[Entries taken from a collection]

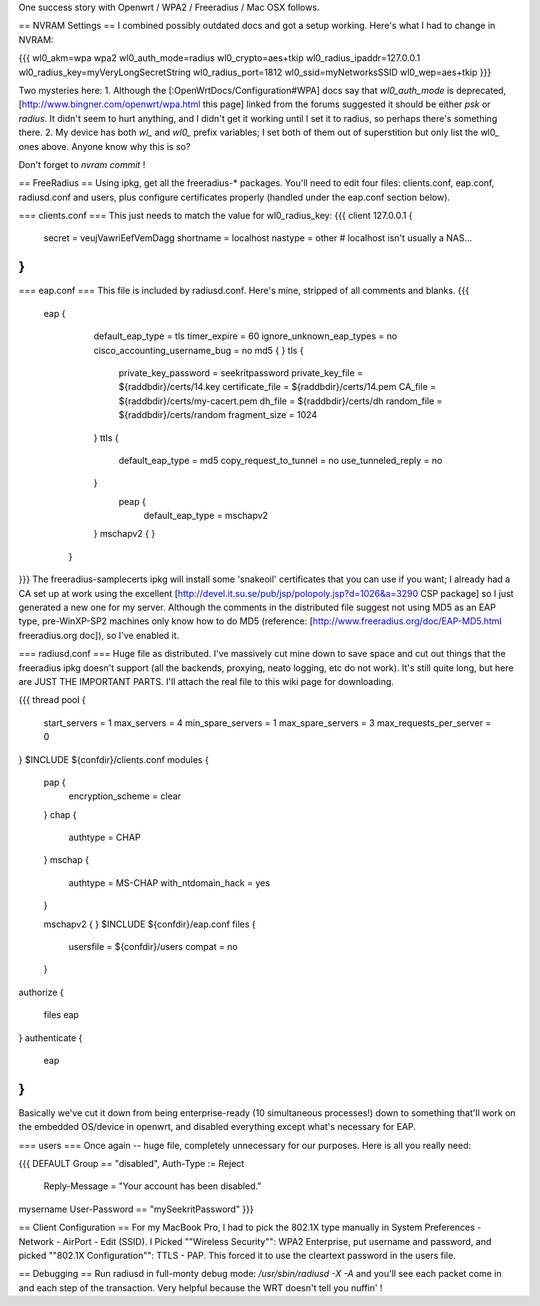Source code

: One success story with Openwrt / WPA2 / Freeradius / Mac OSX follows. 

== NVRAM Settings ==
I combined possibly outdated docs and got a setup working. Here's what I had to change in NVRAM:

{{{
wl0_akm=wpa wpa2
wl0_auth_mode=radius
wl0_crypto=aes+tkip
wl0_radius_ipaddr=127.0.0.1
wl0_radius_key=myVeryLongSecretString
wl0_radius_port=1812
wl0_ssid=myNetworksSSID
wl0_wep=aes+tkip
}}}

Two mysteries here:
1. Although the [:OpenWrtDocs/Configuration#WPA] docs say that `wl0_auth_mode` is deprecated, [http://www.bingner.com/openwrt/wpa.html this page] linked from the forums suggested it should be either `psk` or `radius`.  It didn't seem to hurt anything, and I didn't get it working until I set it to radius, so perhaps there's something there.
2. My device has both `wl_` and `wl0_` prefix variables; I set both of them out of superstition but only list the wl0_ ones above.  Anyone know why this is so?

Don't forget to `nvram commit` ! 

== FreeRadius ==
Using ipkg, get all the freeradius-* packages. You'll need to edit four files: clients.conf, eap.conf, radiusd.conf and users, plus configure certificates properly (handled under the eap.conf section below).

=== clients.conf ===
This just needs to match the value for wl0_radius_key:
{{{
client 127.0.0.1 {
        secret          = veujVawriEefVemDagg
        shortname       = localhost
        nastype     = other     # localhost isn't usually a NAS...
}
}}}
=== eap.conf ===
This file is included by radiusd.conf. Here's mine, stripped of all comments and blanks.
{{{
       eap {
                default_eap_type = tls
                timer_expire     = 60
                ignore_unknown_eap_types = no
                cisco_accounting_username_bug = no
                md5 {
                }
                tls {
                        private_key_password = seekritpassword
                        private_key_file = ${raddbdir}/certs/14.key
                        certificate_file = ${raddbdir}/certs/14.pem
                        CA_file = ${raddbdir}/certs/my-cacert.pem
                        dh_file = ${raddbdir}/certs/dh
                        random_file = ${raddbdir}/certs/random
                        fragment_size = 1024
                }
                ttls {
                        default_eap_type = md5
                        copy_request_to_tunnel = no
                        use_tunneled_reply = no

                }
                 peap {
                        default_eap_type = mschapv2
                }
                mschapv2 {
                }

        }
}}}
The freeradius-samplecerts ipkg will install some 'snakeoil' certificates that you can use if you want; I already had a CA set up at work using the excellent [http://devel.it.su.se/pub/jsp/polopoly.jsp?d=1026&a=3290 CSP package] so I just generated a new one for my server. Although the comments in the distributed file suggest not using MD5 as an EAP type, pre-WinXP-SP2 machines only know how to do MD5 (reference: [http://www.freeradius.org/doc/EAP-MD5.html freeradius.org doc]), so I've enabled it. 

=== radiusd.conf ===
Huge file as distributed. I've massively cut mine down to save space and cut out things that the freeradius ipkg doesn't support (all the backends, proxying, neato logging, etc do not work). It's still quite long, but here are JUST THE IMPORTANT PARTS. I'll attach the real file to this wiki page for downloading.

{{{
thread pool {
        start_servers = 1
        max_servers = 4
        min_spare_servers = 1
        max_spare_servers = 3
        max_requests_per_server = 0
}
$INCLUDE  ${confdir}/clients.conf
modules {

        pap {
                encryption_scheme = clear
        }
        chap {
                authtype = CHAP
        }
        mschap {
                authtype = MS-CHAP
                with_ntdomain_hack = yes
        }

        mschapv2 {
        }
        $INCLUDE ${confdir}/eap.conf
        files {
                usersfile = ${confdir}/users
                compat = no
        }
authorize {

        files
        eap
}
authenticate {
        eap
}
}}}
Basically we've cut it down from being enterprise-ready (10 simultaneous processes!) down to something that'll work on the embedded OS/device in openwrt, and disabled everything except what's necessary for EAP.

=== users ===
Once again -- huge file, completely unnecessary for our purposes. Here is all you really need:

{{{
DEFAULT Group == "disabled", Auth-Type := Reject
                Reply-Message = "Your account has been disabled."
mysername    User-Password == "mySeekritPassword"
}}}

== Client Configuration ==
For my MacBook Pro, I had to pick the 802.1X type manually in System Preferences - Network - AirPort - Edit (SSID). I Picked ""Wireless Security"": WPA2 Enterprise, put username and password, and picked ""802.1X Configuration"": TTLS - PAP.  This forced it to use the cleartext password in the users file.

== Debugging ==
Run radiusd in full-monty debug mode: `/usr/sbin/radiusd -X -A` and you'll see each packet come in and each step of the transaction. Very helpful because the WRT doesn't tell you nuffin' !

**TASK STATEMENT**
Reproduce only the lines running from the one that contains "min_spare_servers = 1" to the last line of the records.

**TASK RESPONSE**
        min_spare_servers = 1
        max_spare_servers = 3
        max_requests_per_server = 0
}
$INCLUDE  ${confdir}/clients.conf
modules {

        pap {
                encryption_scheme = clear
        }
        chap {
                authtype = CHAP
        }
        mschap {
                authtype = MS-CHAP
                with_ntdomain_hack = yes
        }

        mschapv2 {
        }
        $INCLUDE ${confdir}/eap.conf
        files {
                usersfile = ${confdir}/users
                compat = no
        }
authorize {

        files
        eap
}
authenticate {
        eap
}
}}}
Basically we've cut it down from being enterprise-ready (10 simultaneous processes!) down to something that'll work on the embedded OS/device in openwrt, and disabled everything except what's necessary for EAP.

=== users ===
Once again -- huge file, completely unnecessary for our purposes. Here is all you really need:

{{{
DEFAULT Group == "disabled", Auth-Type := Reject
                Reply-Message = "Your account has been disabled."
mysername    User-Password == "mySeekritPassword"
}}}

== Client Configuration ==
For my MacBook Pro, I had to pick the 802.1X type manually in System Preferences - Network - AirPort - Edit (SSID). I Picked ""Wireless Security"": WPA2 Enterprise, put username and password, and picked ""802.1X Configuration"": TTLS - PAP.  This forced it to use the cleartext password in the users file.

== Debugging ==
Run radiusd in full-monty debug mode: `/usr/sbin/radiusd -X -A` and you'll see each packet come in and each step of the transaction. Very helpful because the WRT doesn't tell you nuffin' !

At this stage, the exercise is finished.